RECORDS FOR THE TASK -

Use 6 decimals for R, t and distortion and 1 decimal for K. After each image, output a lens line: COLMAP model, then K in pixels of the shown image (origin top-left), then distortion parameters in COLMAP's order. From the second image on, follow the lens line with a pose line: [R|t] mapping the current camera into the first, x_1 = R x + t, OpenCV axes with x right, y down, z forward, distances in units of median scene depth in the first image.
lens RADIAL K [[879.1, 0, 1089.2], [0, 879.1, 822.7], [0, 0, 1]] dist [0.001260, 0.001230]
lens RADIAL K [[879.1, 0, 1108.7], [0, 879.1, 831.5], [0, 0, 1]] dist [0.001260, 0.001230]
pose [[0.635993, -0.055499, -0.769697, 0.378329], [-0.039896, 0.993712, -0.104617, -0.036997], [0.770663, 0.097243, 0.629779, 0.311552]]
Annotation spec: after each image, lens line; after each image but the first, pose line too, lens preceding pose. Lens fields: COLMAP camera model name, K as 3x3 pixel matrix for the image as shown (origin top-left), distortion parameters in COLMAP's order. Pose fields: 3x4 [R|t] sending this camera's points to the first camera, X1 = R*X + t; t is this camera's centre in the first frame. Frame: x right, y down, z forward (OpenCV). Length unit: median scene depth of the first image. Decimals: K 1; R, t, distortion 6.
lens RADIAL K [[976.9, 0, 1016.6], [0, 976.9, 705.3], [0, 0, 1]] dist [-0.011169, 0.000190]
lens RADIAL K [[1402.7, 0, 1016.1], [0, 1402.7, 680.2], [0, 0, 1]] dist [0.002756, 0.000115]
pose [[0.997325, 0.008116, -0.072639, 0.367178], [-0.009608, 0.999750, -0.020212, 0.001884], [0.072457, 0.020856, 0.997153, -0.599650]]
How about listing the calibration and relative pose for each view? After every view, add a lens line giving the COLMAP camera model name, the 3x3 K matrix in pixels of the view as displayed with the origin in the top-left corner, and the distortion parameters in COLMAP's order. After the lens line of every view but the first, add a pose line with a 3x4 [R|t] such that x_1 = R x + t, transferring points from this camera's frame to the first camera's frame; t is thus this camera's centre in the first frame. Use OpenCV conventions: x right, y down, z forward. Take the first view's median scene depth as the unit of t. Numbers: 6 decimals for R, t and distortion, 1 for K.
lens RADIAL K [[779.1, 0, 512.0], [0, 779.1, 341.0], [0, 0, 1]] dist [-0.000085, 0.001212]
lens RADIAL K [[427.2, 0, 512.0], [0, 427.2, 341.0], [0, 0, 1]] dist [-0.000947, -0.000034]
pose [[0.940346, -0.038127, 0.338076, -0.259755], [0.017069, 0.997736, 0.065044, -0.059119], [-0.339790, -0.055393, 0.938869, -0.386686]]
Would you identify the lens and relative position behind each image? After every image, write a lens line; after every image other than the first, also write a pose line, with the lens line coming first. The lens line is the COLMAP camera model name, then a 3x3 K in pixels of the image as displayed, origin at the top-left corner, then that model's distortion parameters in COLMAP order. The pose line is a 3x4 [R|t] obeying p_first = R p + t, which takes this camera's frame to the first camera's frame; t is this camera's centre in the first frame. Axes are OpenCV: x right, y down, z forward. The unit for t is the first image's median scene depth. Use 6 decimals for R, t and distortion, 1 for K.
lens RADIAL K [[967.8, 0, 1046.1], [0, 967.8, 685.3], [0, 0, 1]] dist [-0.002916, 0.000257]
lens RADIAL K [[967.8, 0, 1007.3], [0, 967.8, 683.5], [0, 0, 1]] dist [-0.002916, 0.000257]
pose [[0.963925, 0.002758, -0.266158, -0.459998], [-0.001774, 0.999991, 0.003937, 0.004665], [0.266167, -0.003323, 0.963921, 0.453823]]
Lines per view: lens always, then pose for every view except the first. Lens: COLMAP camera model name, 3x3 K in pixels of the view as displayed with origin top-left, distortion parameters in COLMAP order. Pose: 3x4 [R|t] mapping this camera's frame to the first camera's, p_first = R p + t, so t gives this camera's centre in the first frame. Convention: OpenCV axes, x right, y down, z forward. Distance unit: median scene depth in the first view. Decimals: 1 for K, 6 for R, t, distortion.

EXERCISE INSTRUCTIONS - Word for word, give back the data shown above.

RESULT -
Use 6 decimals for R, t and distortion and 1 decimal for K. After each image, output a lens line: COLMAP model, then K in pixels of the shown image (origin top-left), then distortion parameters in COLMAP's order. From the second image on, follow the lens line with a pose line: [R|t] mapping the current camera into the first, x_1 = R x + t, OpenCV axes with x right, y down, z forward, distances in units of median scene depth in the first image.
lens RADIAL K [[879.1, 0, 1089.2], [0, 879.1, 822.7], [0, 0, 1]] dist [0.001260, 0.001230]
lens RADIAL K [[879.1, 0, 1108.7], [0, 879.1, 831.5], [0, 0, 1]] dist [0.001260, 0.001230]
pose [[0.635993, -0.055499, -0.769697, 0.378329], [-0.039896, 0.993712, -0.104617, -0.036997], [0.770663, 0.097243, 0.629779, 0.311552]]
Annotation spec: after each image, lens line; after each image but the first, pose line too, lens preceding pose. Lens fields: COLMAP camera model name, K as 3x3 pixel matrix for the image as shown (origin top-left), distortion parameters in COLMAP's order. Pose fields: 3x4 [R|t] sending this camera's points to the first camera, X1 = R*X + t; t is this camera's centre in the first frame. Frame: x right, y down, z forward (OpenCV). Length unit: median scene depth of the first image. Decimals: K 1; R, t, distortion 6.
lens RADIAL K [[976.9, 0, 1016.6], [0, 976.9, 705.3], [0, 0, 1]] dist [-0.011169, 0.000190]
lens RADIAL K [[1402.7, 0, 1016.1], [0, 1402.7, 680.2], [0, 0, 1]] dist [0.002756, 0.000115]
pose [[0.997325, 0.008116, -0.072639, 0.367178], [-0.009608, 0.999750, -0.020212, 0.001884], [0.072457, 0.020856, 0.997153, -0.599650]]
How about listing the calibration and relative pose for each view? After every view, add a lens line giving the COLMAP camera model name, the 3x3 K matrix in pixels of the view as displayed with the origin in the top-left corner, and the distortion parameters in COLMAP's order. After the lens line of every view but the first, add a pose line with a 3x4 [R|t] such that x_1 = R x + t, transferring points from this camera's frame to the first camera's frame; t is thus this camera's centre in the first frame. Use OpenCV conventions: x right, y down, z forward. Take the first view's median scene depth as the unit of t. Numbers: 6 decimals for R, t and distortion, 1 for K.
lens RADIAL K [[779.1, 0, 512.0], [0, 779.1, 341.0], [0, 0, 1]] dist [-0.000085, 0.001212]
lens RADIAL K [[427.2, 0, 512.0], [0, 427.2, 341.0], [0, 0, 1]] dist [-0.000947, -0.000034]
pose [[0.940346, -0.038127, 0.338076, -0.259755], [0.017069, 0.997736, 0.065044, -0.059119], [-0.339790, -0.055393, 0.938869, -0.386686]]
Would you identify the lens and relative position behind each image? After every image, write a lens line; after every image other than the first, also write a pose line, with the lens line coming first. The lens line is the COLMAP camera model name, then a 3x3 K in pixels of the image as displayed, origin at the top-left corner, then that model's distortion parameters in COLMAP order. The pose line is a 3x4 [R|t] obeying p_first = R p + t, which takes this camera's frame to the first camera's frame; t is this camera's centre in the first frame. Axes are OpenCV: x right, y down, z forward. The unit for t is the first image's median scene depth. Use 6 decimals for R, t and distortion, 1 for K.
lens RADIAL K [[967.8, 0, 1046.1], [0, 967.8, 685.3], [0, 0, 1]] dist [-0.002916, 0.000257]
lens RADIAL K [[967.8, 0, 1007.3], [0, 967.8, 683.5], [0, 0, 1]] dist [-0.002916, 0.000257]
pose [[0.963925, 0.002758, -0.266158, -0.459998], [-0.001774, 0.999991, 0.003937, 0.004665], [0.266167, -0.003323, 0.963921, 0.453823]]
Lines per view: lens always, then pose for every view except the first. Lens: COLMAP camera model name, 3x3 K in pixels of the view as displayed with origin top-left, distortion parameters in COLMAP order. Pose: 3x4 [R|t] mapping this camera's frame to the first camera's, p_first = R p + t, so t gives this camera's centre in the first frame. Convention: OpenCV axes, x right, y down, z forward. Distance unit: median scene depth in the first view. Decimals: 1 for K, 6 for R, t, distortion.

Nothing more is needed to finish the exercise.